Billy Inmon, a colorful used car dealer, Republican fundraiser, and conservative Christian from Willard, Ohio, was chosen by his friend Governor George Voinovich to be fair director. Inmon's first outrage was to attempt to ban the Stonewall Union from the fairgrounds, claiming it was recruiting young people to homosexuality and distributing pornography. Even more disruptively, Inmon signed an exclusive 5-year pouring deal with Pepsi, driving Coca-Cola pourers and longtime fair boosters Bob Evans, Wendy's, Donato's, White Castle (all Ohio-based firms), and McDonalds from the event. Ending the long-standing policy of free rides on the midway alienated fairgoers and the vendors who depended on them. Attendance suffered. The fair's expensive but underpromoted concert series was a disaster with pricey, big-name acts playing to half-empty venues. The concerts alone lost $500,000. In the midst of it all, one of Inmon's staffers was accused of sexually harassing a fair employee. Further charges and allegations involved cronyism, misuse of state monies, labor law violations, and grossly inflated attendance figures. The 1992 fair lost $3.8 million. Inmon was fired just after the fair closed.

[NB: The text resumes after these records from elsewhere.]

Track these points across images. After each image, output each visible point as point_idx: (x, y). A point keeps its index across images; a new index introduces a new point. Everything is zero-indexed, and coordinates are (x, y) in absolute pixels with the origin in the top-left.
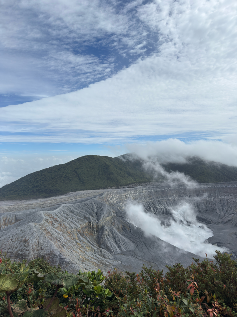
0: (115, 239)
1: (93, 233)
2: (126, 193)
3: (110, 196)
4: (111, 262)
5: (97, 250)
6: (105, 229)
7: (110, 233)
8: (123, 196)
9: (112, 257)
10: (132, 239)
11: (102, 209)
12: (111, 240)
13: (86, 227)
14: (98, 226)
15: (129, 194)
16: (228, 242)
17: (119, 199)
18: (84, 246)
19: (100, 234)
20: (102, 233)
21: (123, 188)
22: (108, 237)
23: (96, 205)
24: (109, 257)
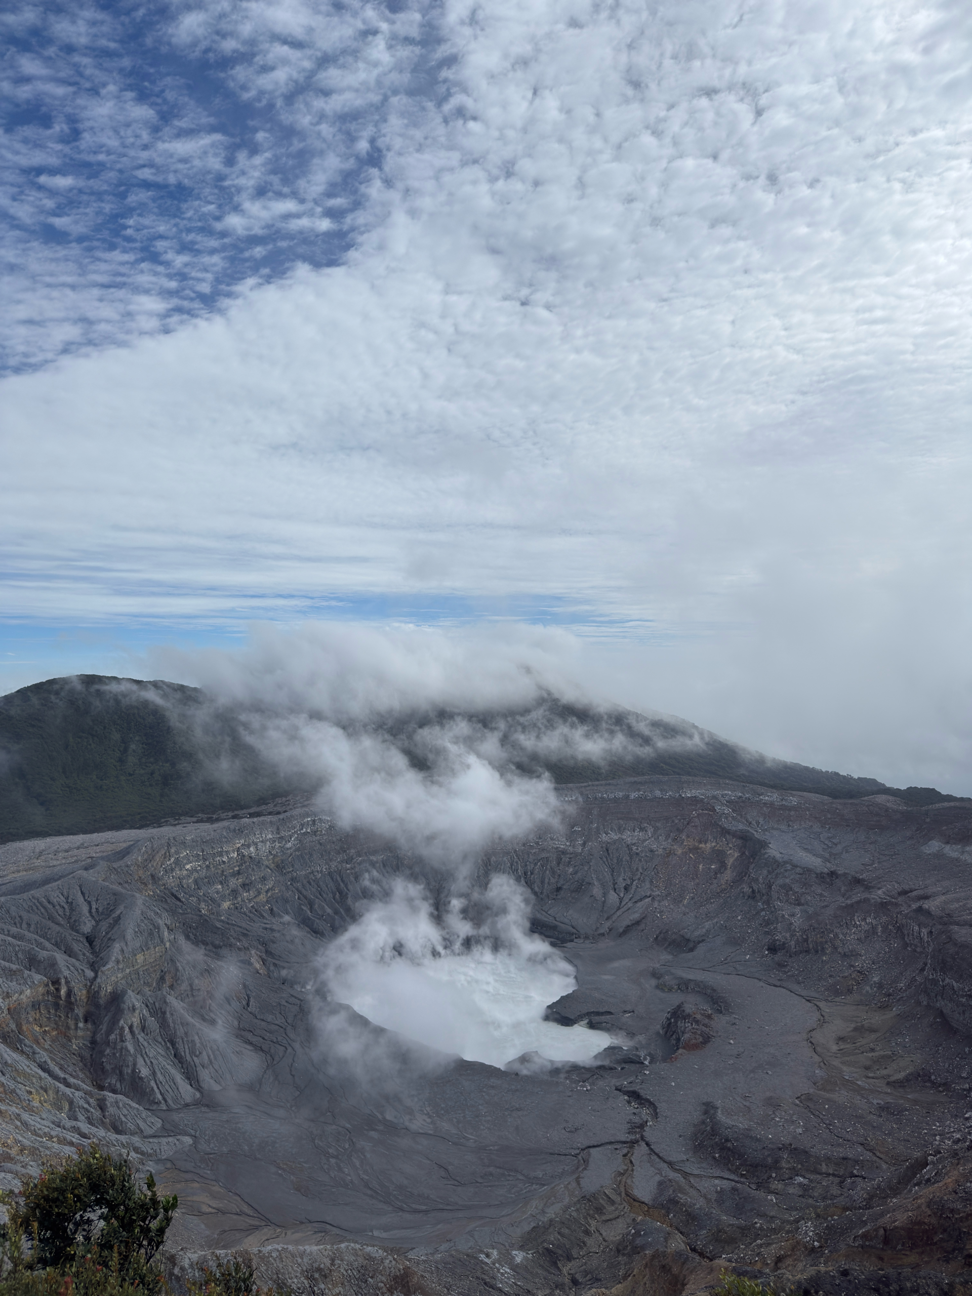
0: (173, 1044)
1: (68, 1028)
2: (242, 841)
3: (167, 856)
4: (146, 1148)
5: (82, 1102)
6: (126, 1007)
7: (152, 1022)
8: (227, 852)
9: (152, 1123)
10: (250, 1036)
11: (119, 917)
12: (157, 1053)
13: (35, 1006)
14: (93, 997)
15: (256, 844)
16: (628, 1008)
17: (208, 867)
18: (21, 1090)
19: (104, 1027)
20: (114, 1022)
21: (234, 817)
22: (141, 1037)
23: (89, 903)
24: (142, 1125)
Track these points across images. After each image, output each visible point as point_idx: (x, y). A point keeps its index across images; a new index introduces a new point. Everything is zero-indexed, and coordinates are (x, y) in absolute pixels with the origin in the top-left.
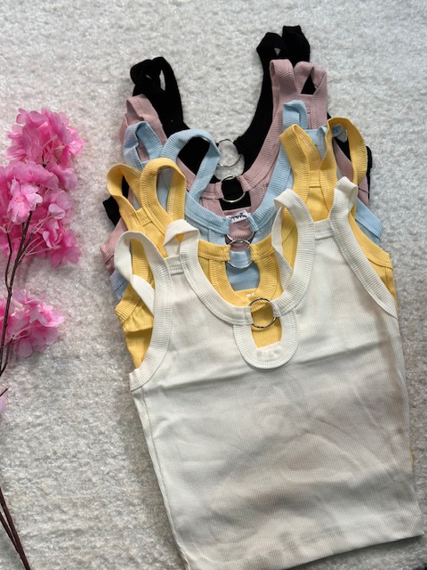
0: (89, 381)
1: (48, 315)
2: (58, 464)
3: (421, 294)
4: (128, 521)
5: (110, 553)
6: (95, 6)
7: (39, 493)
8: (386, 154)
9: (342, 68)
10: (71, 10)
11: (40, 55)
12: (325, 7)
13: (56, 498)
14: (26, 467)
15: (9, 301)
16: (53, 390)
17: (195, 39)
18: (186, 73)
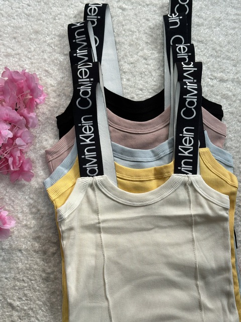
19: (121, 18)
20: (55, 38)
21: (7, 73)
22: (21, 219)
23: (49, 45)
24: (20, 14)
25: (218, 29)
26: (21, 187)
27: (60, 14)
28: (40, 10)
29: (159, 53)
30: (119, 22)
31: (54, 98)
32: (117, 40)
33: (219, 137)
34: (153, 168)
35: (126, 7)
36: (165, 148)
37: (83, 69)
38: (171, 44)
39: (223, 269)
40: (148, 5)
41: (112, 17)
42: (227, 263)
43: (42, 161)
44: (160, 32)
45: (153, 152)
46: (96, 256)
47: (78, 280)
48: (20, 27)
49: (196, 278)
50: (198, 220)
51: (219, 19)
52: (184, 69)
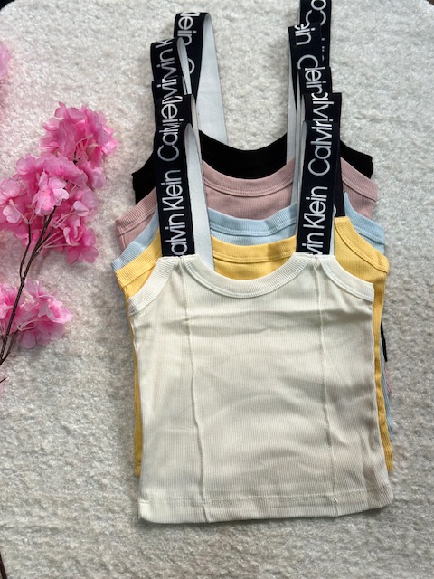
0: (88, 382)
1: (57, 311)
2: (44, 459)
3: (429, 346)
4: (105, 527)
5: (83, 556)
6: (148, 8)
7: (21, 486)
8: (415, 201)
9: (385, 109)
10: (124, 8)
11: (86, 49)
12: (377, 46)
13: (37, 494)
14: (12, 457)
15: (20, 291)
16: (51, 386)
17: (243, 57)
18: (229, 90)
19: (228, 33)
20: (133, 63)
21: (62, 111)
22: (81, 314)
23: (124, 73)
24: (86, 30)
25: (371, 45)
26: (82, 270)
27: (141, 29)
28: (113, 23)
29: (282, 81)
30: (225, 38)
31: (129, 148)
32: (221, 64)
33: (365, 202)
34: (267, 245)
35: (236, 16)
36: (285, 217)
37: (169, 106)
38: (299, 67)
39: (363, 388)
40: (267, 13)
41: (214, 32)
42: (368, 379)
43: (112, 235)
44: (285, 51)
45: (268, 223)
46: (181, 365)
47: (155, 396)
48: (85, 49)
49: (323, 400)
50: (329, 318)
51: (373, 31)
52: (314, 103)
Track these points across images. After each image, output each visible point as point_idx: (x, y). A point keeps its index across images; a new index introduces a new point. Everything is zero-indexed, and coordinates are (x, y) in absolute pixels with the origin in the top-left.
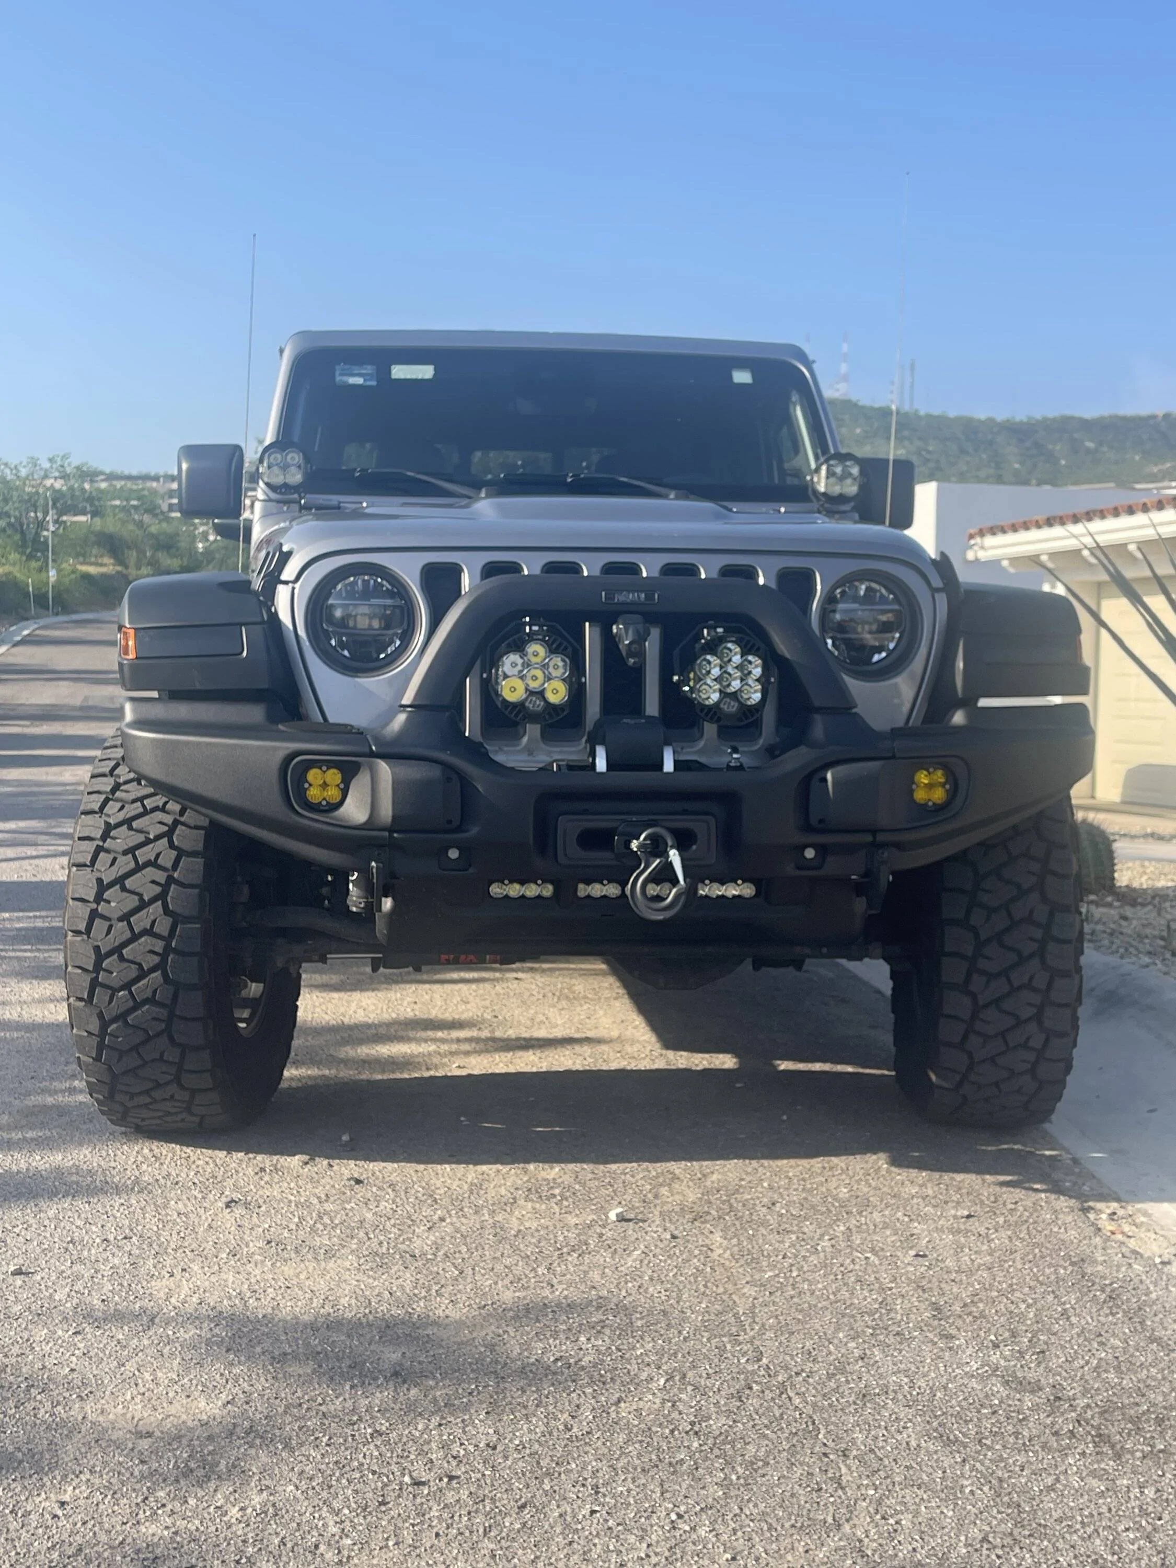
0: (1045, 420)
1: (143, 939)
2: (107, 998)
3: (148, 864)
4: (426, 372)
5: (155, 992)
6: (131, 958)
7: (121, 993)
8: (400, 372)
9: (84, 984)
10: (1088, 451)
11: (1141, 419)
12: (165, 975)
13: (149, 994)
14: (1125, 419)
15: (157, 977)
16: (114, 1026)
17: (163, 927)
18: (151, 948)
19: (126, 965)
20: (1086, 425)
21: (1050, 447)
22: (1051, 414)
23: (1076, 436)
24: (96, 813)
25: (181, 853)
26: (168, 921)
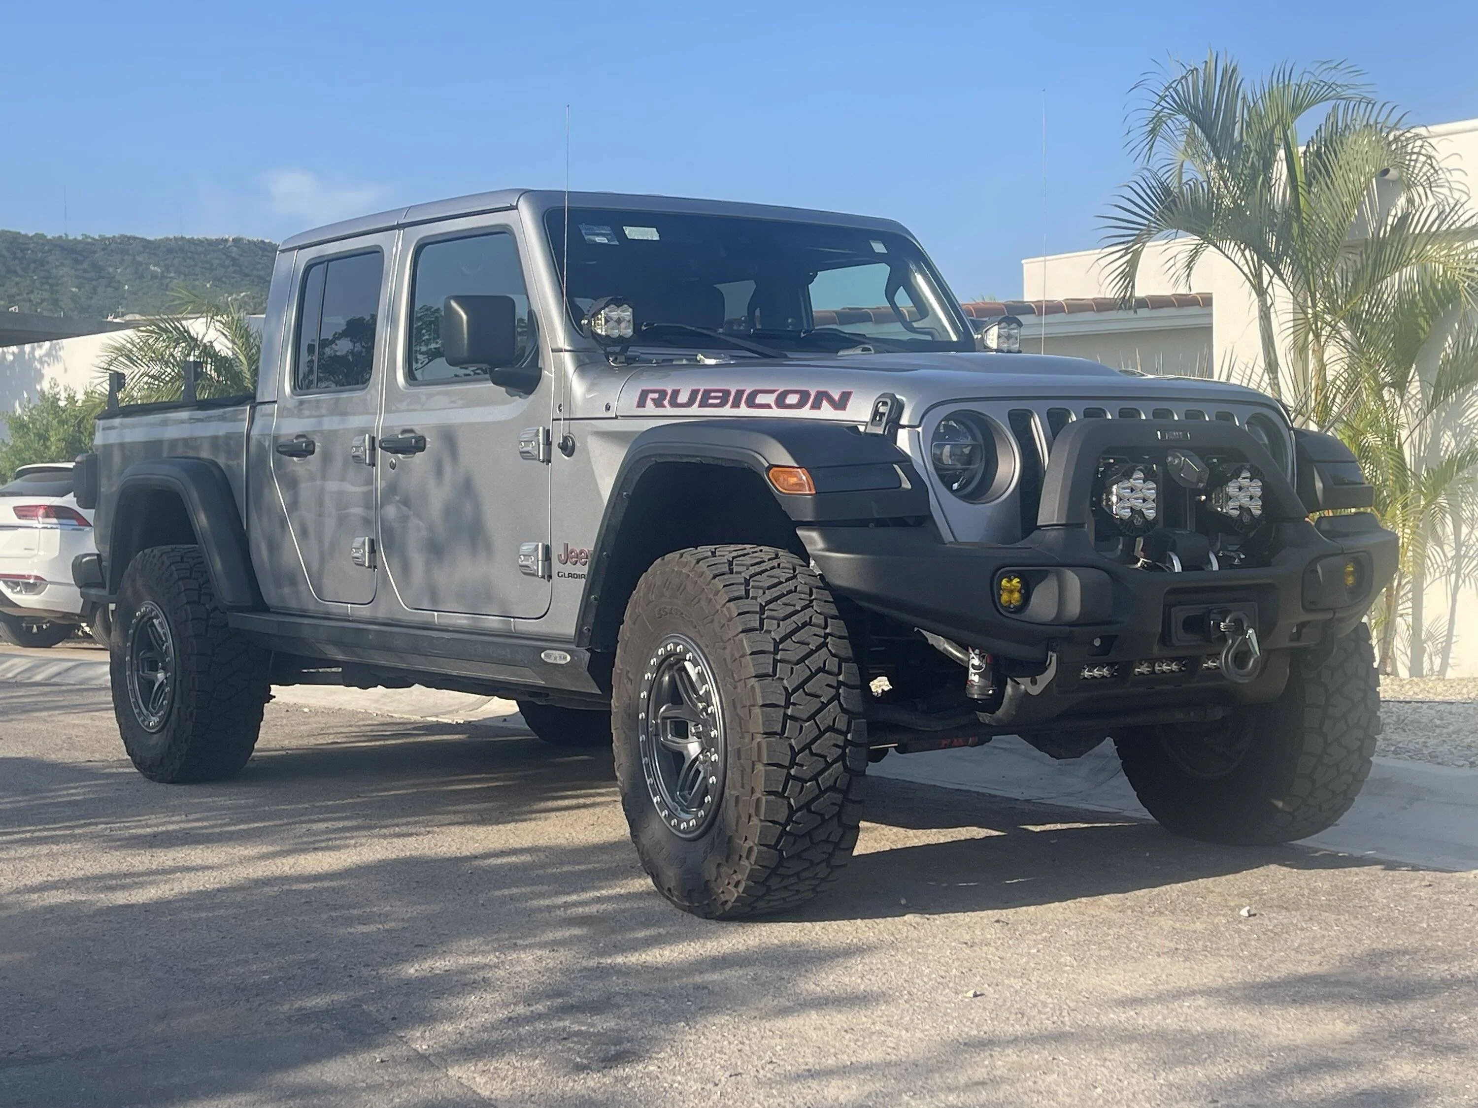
0: (103, 239)
1: (828, 734)
2: (798, 789)
3: (819, 670)
4: (651, 234)
5: (835, 782)
6: (819, 751)
7: (809, 784)
8: (633, 233)
9: (780, 779)
10: (154, 276)
11: (210, 243)
12: (844, 765)
13: (831, 782)
14: (191, 241)
15: (838, 767)
16: (799, 814)
17: (841, 725)
18: (835, 742)
19: (816, 758)
20: (149, 246)
21: (111, 270)
22: (110, 233)
23: (139, 258)
24: (756, 630)
25: (842, 660)
26: (845, 718)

ZOMBIES- In 2015 and 2016, a Zombie Shooting Gallery appeased Ohioans' appetite for all things zombie at Ohio State Fair.

Zombie at Ohio State Fair

 

ELECTRIC STREETCAR- 1888 again! Columbus saw its first electric-powered streetcar in 1888. It ran from High Street at Chittenden (location of H.T. Chittenden's streetcar barns) east on Chittenden to a special gate at the Ohio State Fairgrounds. The vacant lot south of Chittenden at the railroad tracks is approximately where the streetcar turned around and headed back down Chittenden to pick up more fairgoers.

 

FLIES- The animals at the fair produce a lot of manure. Fairgoers produce a lot of trash. In the late summer heat, this breeds lots of flies. While the fair is on, the flies stay there. After the fair ends, they spread out to adjacent neighborhoods looking for meals. Back in the early and mid 20th Century, the infestation of flies after the fair was like a Biblical plague. In 1914, city fathers feared a fly-borne typhoid epidemic. Recent decades have seen profound improvements in cleanliness and reduced the post-fair fly swarm from a plague to a nuisance.

A great source of information about the fair, its traditions, oddities, and history is C. LaVon Shook’s History of the Ohio State Fair (2000). Recommended.